I don't have an example task (but I think that's not required to answer my question) but I like to know how to understand these notations correctly $$X \sim N(0,1) \;\text{ and } \; Y \sim U(0,1)$$

Obviously, $X,Y$ are random variables, $N$ stands for normal distribution and $U$ stands for uniform distribution. What are the numbers $0,1$ inside those brackets? Are these the intervals where the random variables are distributed in between?

How else can I write $X \sim N(0,1)$ ?

I have checked it on Wikipedia and I see that in general we have $X \sim N(\mu, \sigma^2)$ where $\mu$ is the expected value and $\sigma^2$ the variance of normal distribution. In this case, does that mean we have $\mu=0$ and $\sigma^2=1$?
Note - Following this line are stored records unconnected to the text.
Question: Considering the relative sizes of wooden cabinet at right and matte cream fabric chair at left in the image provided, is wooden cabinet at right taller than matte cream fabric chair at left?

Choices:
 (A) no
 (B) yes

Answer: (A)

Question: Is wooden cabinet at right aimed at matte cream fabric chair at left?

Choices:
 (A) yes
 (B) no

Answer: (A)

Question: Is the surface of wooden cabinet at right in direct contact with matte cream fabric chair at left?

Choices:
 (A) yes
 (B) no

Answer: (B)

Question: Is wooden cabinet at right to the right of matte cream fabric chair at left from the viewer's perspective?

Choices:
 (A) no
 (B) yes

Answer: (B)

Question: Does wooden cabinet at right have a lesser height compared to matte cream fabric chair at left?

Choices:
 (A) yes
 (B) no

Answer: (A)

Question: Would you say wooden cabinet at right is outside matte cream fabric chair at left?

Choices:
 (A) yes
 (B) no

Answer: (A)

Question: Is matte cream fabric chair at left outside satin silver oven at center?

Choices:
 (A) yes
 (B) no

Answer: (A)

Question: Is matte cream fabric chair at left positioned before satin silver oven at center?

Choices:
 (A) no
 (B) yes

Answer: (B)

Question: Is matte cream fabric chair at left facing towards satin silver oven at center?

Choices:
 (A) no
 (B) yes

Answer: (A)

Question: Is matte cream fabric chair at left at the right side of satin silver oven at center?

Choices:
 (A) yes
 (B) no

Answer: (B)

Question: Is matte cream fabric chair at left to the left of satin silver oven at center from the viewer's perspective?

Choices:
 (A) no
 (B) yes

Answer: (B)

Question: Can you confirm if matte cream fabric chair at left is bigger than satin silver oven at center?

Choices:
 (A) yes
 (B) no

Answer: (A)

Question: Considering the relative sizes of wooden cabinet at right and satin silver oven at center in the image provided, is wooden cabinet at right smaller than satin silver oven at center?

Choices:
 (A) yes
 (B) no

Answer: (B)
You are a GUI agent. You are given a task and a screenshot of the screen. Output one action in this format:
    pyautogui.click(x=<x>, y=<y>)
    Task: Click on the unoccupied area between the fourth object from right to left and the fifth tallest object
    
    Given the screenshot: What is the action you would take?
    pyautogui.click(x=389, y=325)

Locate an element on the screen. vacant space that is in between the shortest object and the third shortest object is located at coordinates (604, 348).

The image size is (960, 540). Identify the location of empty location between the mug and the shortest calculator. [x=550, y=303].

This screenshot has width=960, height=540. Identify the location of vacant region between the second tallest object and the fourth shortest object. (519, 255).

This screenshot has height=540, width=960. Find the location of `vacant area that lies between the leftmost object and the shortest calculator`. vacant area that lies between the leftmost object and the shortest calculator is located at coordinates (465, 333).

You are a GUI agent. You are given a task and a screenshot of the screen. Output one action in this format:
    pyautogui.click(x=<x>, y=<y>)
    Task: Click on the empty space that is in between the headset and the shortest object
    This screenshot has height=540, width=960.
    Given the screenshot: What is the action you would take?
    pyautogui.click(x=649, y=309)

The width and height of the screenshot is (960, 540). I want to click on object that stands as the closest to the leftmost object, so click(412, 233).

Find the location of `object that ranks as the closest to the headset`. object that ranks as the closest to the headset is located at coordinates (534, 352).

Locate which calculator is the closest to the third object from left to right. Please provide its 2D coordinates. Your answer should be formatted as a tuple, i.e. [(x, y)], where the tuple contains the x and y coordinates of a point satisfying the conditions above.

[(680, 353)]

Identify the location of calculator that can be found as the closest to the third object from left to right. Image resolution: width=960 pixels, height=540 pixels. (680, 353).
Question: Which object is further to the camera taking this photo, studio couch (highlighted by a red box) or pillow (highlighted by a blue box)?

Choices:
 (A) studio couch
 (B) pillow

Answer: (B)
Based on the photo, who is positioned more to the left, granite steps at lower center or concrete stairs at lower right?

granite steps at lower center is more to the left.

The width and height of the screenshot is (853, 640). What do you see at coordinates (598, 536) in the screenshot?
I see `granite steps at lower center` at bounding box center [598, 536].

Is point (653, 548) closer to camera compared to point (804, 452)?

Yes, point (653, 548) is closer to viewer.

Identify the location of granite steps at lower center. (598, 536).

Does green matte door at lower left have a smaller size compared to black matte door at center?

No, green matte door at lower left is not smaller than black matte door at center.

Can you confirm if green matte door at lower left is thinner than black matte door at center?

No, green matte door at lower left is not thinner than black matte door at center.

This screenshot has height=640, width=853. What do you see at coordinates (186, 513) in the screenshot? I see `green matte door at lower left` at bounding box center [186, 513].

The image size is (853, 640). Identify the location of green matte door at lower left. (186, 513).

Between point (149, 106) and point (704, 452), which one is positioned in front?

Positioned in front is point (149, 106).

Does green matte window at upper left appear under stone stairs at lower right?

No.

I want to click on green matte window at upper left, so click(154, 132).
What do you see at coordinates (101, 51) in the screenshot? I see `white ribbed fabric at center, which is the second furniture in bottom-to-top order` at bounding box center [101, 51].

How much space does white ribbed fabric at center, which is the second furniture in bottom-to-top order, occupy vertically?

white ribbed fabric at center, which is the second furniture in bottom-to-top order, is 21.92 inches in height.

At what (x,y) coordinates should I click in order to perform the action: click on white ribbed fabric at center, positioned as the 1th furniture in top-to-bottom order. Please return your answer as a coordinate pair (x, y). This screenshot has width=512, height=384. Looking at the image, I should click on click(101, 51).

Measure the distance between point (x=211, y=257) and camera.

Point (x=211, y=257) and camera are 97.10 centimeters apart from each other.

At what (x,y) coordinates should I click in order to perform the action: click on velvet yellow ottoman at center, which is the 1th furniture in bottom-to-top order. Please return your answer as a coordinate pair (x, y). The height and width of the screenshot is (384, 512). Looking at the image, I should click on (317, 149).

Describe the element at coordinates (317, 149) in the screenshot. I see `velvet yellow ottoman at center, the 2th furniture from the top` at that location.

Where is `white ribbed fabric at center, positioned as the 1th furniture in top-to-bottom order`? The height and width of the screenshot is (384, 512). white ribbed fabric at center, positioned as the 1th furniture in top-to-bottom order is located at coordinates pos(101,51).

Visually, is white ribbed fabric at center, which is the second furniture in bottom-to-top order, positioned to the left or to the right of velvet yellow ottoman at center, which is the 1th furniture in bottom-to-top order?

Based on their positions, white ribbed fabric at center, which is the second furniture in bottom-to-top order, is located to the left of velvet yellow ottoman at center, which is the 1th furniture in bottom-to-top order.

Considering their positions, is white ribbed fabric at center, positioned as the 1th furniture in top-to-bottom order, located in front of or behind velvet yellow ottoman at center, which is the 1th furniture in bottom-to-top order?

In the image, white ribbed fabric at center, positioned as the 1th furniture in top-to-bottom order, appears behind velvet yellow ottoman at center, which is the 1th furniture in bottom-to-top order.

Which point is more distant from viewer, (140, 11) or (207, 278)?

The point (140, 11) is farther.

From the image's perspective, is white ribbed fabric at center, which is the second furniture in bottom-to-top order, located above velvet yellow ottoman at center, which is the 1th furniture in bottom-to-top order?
The density function of normal distribution is $$f(x) = \frac{1}{\sqrt{2\pi \sigma^2}}e^{-\frac{(x-\mu)^2}{2\sigma^2}}$$

So for our $X \sim N(0,1)$ we have

$$f(X) = \frac{1}{\sqrt{2\pi}}e^{-\frac{X^2}{2}}$$

I hope you can tell me If I understood this correctly? Because we haven't discussed this part in class and I will write a test soon and I have no contact to the teacher because we are on holidays! :(

• Yeah, this is right!
– E-A
Feb 20, 2018 at 22:44
• Yes, $N(\mu,\sigma^2)$ means normal distribution with mean $\mu$ and variance $\sigma^2$, while I guess $U(0,1)$ means uniform distribution over the interval $(0,1)$. Feb 20, 2018 at 22:45

Let me clarify here: you can think of the parantheses as some input. It turns out, normal distribution can be defined with two parameters, its mean and its variance. By convention, we label that as $N(\mu, \sigma^2)$, where the first parameter is the mean and the second is the variance. (We use N usually for normal distribution if we are talking about distributions)
Similarly, uniform distribution is usually defined with two parameters too: its smallest value and its largest value (You can think of this as its range). As such, we use $U(a,b)$ to denote the uniform distribution between $a$ and $b$. (We use U to label uniform distribution if we are talking about distributions)
Not every distribution takes two parameters; for instance, a popular distribution called Bernoulli distribution (the distribution of a biased coin toss) only takes in one parameter, $p$, which gives the probability of getting a 1 (versus a 0). So, if you see $Y$ ~ Bernoulli($p$), that means Y follows the Bernoulli distribution.